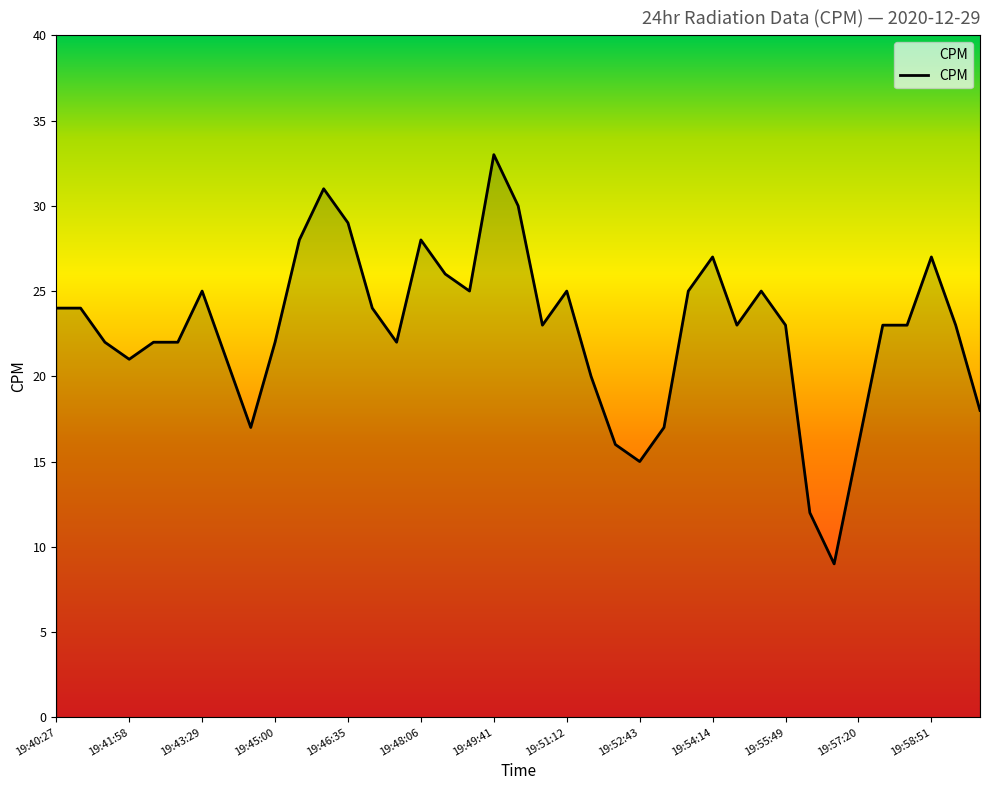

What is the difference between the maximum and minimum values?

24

--

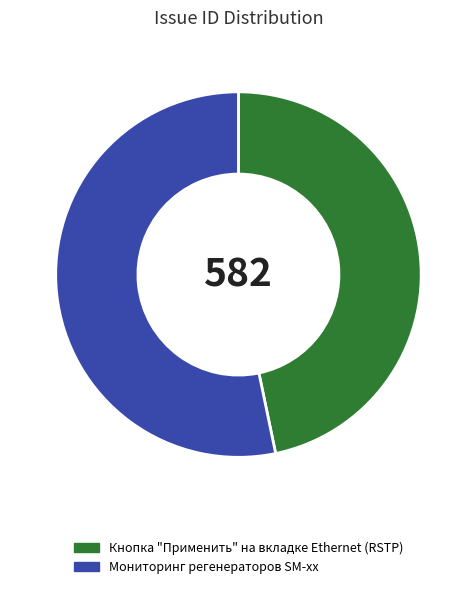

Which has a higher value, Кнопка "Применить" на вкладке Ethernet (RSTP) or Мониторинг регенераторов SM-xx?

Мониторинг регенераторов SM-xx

--

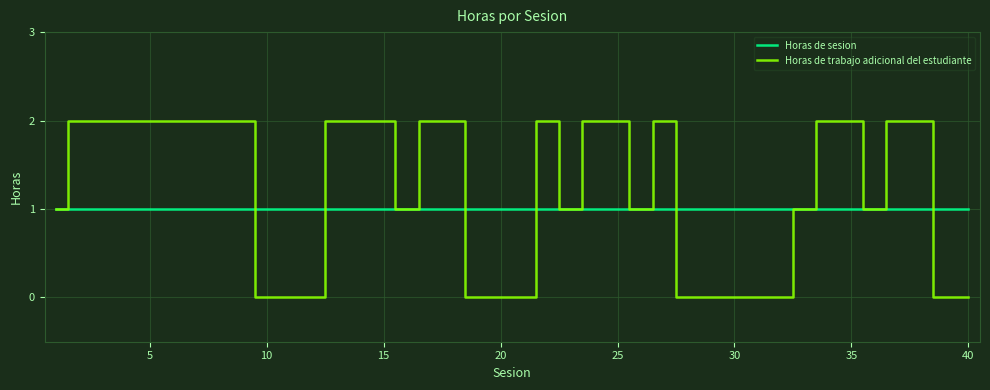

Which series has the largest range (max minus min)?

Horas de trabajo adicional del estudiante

# Work required
Copy out the data word for word, starting at the line containing "Which series has" and ending at the line containing "Horas de trabajo adicional del estudiante", with both of those lines included.

# Solution for this problem
Which series has the largest range (max minus min)?

Horas de trabajo adicional del estudiante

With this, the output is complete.